Step 2 — Atomically mark revoked with an optimistic lock

const rows = await db.$executeRaw`
  UPDATE credentials
  SET    status = 'REVOKED', revoked_at = NOW(), revocation_reason = 'COMPROMISE', version = version + 1
  WHERE  id = ${credentialId} AND user_id = ${userId} AND status = 'ACTIVE'`;
if (rows === 0) throw Object.assign(new Error('Not found or already revoked'), { status: 409 });

Step 3 — Purge sessions bound to that credential

Because each session token carries its originating credentialId, deletion is targeted — the user’s other passkeys keep their sessions.

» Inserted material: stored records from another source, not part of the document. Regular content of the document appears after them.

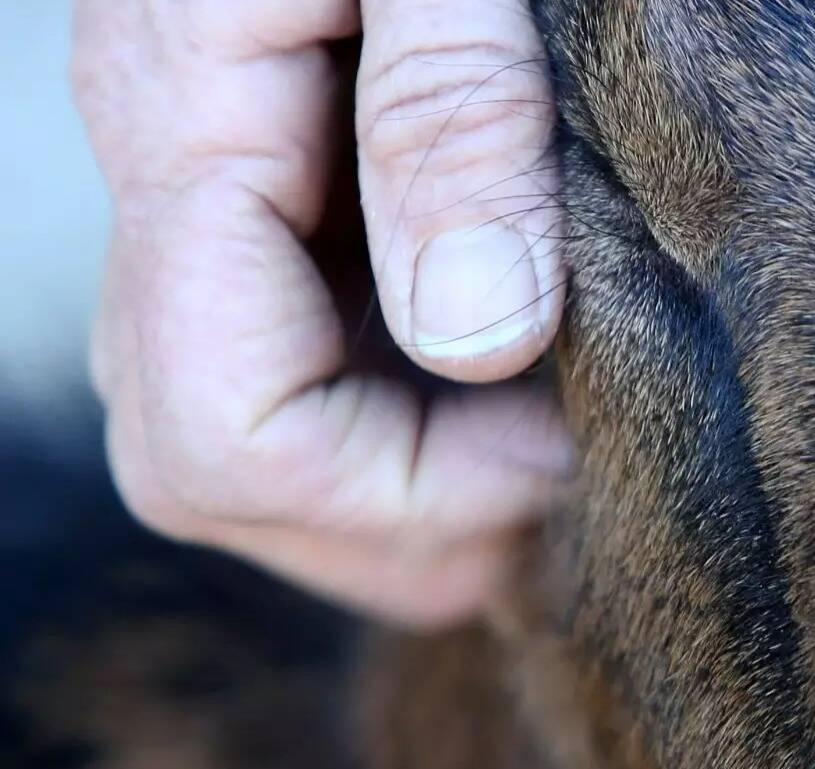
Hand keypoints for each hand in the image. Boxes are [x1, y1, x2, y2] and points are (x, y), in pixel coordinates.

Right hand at [73, 0, 567, 625]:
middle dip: (399, 525)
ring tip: (554, 458)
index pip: (230, 433)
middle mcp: (162, 191)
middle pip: (210, 473)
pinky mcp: (261, 219)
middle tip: (570, 485)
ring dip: (402, 503)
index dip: (405, 487)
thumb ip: (455, 116)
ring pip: (240, 453)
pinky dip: (406, 442)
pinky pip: (291, 387)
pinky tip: (518, 408)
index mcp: (183, 120)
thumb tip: (478, 333)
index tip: (564, 434)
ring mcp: (200, 214)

const keys = await cache.keys(`session:${userId}:cred:${credentialId}:*`);
if (keys.length) await cache.del(...keys);
await pubsub.publish('credential.revoked', { userId, credentialId, at: new Date().toISOString() });

Step 4 — Route status checks to the primary and update excludeCredentials

Read revocation status from the primary DB (not a replica) during allowCredentials filtering, and add the revoked credentialId to excludeCredentials for future registrations so a synced copy cannot re-enrol.

Step 5 — Confirm the user retains access

Verify the user still has at least one active passkey or a recovery path; if the lost passkey was their only credential, route them into account recovery instead of leaving them locked out.


Verification and Testing

# The revoked credential must no longer authenticate
curl -sX POST /api/assertion/verify -d @revoked_assertion.json -o /dev/null -w "%{http_code}\n"
# expect 401

Assert that revoking passkey A invalidates only A’s sessions and leaves passkey B’s sessions active. Force replica lag in a test and confirm status checks hit the primary. Attempt to re-register the synced credential and confirm excludeCredentials blocks it with InvalidStateError.


Pitfalls

1. Unbound sessions survive revocation. Bind every session to its credentialId.

2. Stale replica accepts the revoked credential. Route status checks to the primary.

3. Locking out a single-credential user. Offer recovery before completing revocation when it is their only passkey.